Overestimating Is Not Better Than Underestimating


In a recent interview about the COVID-9 pandemic, mayor of New York City Bill DiBlasio reveled that he had overestimated the number of respirators they needed. He had estimated they needed between 200 and 300 each day. The real number was under a hundred. When criticized people took a quote from Dr. Fauci who said that he would rather be criticized for overestimating than underestimating. The fact of the matter is neither one is good.

Using this example, let’s look at it from the perspective of the mayors of Philadelphia, Houston and Chicago. If New York gets 100 – 200 more ventilators per day than they need, they have to come from a limited stock. How many people in those other cities couldn’t be put on ventilators because New York was sitting on a stockpile?

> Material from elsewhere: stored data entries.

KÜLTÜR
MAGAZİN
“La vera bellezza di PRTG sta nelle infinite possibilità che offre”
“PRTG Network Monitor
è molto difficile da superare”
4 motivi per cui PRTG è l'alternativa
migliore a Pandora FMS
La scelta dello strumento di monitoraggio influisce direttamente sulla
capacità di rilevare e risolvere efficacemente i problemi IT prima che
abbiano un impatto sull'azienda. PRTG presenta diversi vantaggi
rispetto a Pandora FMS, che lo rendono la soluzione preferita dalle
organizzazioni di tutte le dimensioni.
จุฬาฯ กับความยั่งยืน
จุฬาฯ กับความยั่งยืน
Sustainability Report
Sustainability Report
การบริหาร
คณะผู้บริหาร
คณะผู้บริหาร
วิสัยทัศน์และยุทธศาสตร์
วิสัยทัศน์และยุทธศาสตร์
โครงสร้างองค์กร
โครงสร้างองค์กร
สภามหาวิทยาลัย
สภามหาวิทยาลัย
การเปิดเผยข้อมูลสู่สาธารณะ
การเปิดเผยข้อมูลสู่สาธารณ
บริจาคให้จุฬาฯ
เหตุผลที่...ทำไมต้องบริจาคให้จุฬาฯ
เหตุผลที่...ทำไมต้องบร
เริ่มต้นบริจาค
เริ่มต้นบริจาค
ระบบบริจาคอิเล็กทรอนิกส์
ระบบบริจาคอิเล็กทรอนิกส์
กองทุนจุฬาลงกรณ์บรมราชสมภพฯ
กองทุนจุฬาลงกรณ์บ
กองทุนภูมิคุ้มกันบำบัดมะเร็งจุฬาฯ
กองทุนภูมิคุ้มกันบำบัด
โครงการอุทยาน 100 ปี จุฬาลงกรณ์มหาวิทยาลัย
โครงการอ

While your business may not be dealing with life and death issues, the lesson is worth learning. You need to have enough resources to serve your customers. If you overestimate the number of customers, you’ll be tying up valuable resources in inventory. If you underestimate, you’ll face shortages and be unable to fill your customers’ needs. What happens if you overestimate the number of potential customers? You could find yourself out of business.

While it is not realistic to hit the number exactly every time, the point is that underestimating and overestimating cause equal difficulties. Neither one is better than the other. Just do your best to get as close as possible.